How to complete this task:
Show each of the rows below that contains the word "from", copying every such line in full.

[Figure understanding tasks]

*** Begin section ***

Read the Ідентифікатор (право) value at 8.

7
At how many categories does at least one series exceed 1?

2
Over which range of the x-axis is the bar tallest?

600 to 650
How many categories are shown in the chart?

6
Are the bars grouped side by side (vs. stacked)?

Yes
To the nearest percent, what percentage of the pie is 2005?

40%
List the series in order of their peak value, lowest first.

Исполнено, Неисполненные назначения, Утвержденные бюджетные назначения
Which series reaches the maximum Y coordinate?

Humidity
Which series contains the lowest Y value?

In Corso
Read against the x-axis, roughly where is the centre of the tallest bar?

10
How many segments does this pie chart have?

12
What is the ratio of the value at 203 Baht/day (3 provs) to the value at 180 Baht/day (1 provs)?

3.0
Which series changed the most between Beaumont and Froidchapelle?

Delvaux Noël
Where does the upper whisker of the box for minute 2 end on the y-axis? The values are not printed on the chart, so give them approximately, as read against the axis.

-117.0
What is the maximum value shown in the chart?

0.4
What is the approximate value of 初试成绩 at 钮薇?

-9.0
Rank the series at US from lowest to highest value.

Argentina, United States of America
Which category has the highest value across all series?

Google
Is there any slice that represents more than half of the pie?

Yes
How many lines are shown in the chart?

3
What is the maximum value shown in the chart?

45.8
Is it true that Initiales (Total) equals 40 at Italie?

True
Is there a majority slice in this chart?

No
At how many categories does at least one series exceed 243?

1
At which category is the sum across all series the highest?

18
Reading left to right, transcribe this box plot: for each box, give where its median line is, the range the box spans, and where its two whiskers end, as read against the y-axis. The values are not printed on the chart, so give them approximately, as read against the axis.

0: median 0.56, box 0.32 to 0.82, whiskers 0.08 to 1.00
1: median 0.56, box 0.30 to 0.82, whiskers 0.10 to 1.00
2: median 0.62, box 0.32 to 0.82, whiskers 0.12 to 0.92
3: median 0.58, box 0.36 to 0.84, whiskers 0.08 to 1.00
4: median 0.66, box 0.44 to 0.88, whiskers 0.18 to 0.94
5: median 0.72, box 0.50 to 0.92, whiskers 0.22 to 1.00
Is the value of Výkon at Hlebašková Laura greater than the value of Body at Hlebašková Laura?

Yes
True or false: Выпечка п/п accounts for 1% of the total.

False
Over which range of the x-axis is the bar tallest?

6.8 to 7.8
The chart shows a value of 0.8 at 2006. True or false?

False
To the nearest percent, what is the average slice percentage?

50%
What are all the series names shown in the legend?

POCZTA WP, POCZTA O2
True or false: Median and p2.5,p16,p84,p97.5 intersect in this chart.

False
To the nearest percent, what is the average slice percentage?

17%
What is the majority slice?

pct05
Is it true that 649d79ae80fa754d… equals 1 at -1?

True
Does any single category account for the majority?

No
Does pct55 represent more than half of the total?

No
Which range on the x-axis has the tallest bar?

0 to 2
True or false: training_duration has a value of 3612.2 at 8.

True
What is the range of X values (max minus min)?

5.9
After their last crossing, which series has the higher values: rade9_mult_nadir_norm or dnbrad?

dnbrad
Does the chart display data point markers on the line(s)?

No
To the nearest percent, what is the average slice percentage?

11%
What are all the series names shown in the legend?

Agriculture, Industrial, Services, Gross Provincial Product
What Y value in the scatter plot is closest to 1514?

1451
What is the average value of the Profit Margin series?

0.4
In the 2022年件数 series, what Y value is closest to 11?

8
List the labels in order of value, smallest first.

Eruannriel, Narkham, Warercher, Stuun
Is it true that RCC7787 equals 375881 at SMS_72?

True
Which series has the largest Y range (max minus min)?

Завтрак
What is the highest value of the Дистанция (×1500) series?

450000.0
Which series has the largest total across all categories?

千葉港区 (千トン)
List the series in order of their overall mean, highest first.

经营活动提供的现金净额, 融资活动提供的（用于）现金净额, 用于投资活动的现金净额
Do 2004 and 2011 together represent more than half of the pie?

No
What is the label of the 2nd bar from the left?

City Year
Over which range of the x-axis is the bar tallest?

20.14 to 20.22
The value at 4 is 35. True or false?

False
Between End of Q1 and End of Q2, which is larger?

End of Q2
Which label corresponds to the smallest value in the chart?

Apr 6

*** End section ***

Written solution:
Rank the series at US from lowest to highest value.
What is the label of the 2nd bar from the left?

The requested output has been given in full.